Say how many lines in the data hold "roads". Nothing else belongs in the answer.

◆ DATA EXTRACT
------------------------------------------------
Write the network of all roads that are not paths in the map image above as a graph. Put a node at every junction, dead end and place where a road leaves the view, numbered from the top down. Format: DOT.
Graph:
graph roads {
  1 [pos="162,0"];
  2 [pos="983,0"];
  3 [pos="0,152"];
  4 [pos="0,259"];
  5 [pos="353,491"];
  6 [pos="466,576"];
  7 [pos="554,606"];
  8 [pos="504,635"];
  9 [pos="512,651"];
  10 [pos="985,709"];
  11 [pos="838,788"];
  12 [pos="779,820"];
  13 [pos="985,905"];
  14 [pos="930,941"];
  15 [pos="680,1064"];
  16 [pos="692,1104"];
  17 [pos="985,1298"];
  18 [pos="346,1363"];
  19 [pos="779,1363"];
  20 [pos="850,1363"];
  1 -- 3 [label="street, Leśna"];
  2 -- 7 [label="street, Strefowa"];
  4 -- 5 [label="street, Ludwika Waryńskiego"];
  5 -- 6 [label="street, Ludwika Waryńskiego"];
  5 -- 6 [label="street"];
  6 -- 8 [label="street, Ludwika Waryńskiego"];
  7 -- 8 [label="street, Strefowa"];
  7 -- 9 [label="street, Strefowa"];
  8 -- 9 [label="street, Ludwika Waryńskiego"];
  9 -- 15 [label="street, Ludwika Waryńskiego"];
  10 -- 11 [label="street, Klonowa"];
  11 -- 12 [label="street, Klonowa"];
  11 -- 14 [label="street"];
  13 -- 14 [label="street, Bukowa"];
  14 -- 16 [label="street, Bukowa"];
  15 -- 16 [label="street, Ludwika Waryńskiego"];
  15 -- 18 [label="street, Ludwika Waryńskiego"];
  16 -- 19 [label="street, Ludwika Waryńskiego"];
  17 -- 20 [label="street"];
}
------------------------------------------------
◆ RESULT
2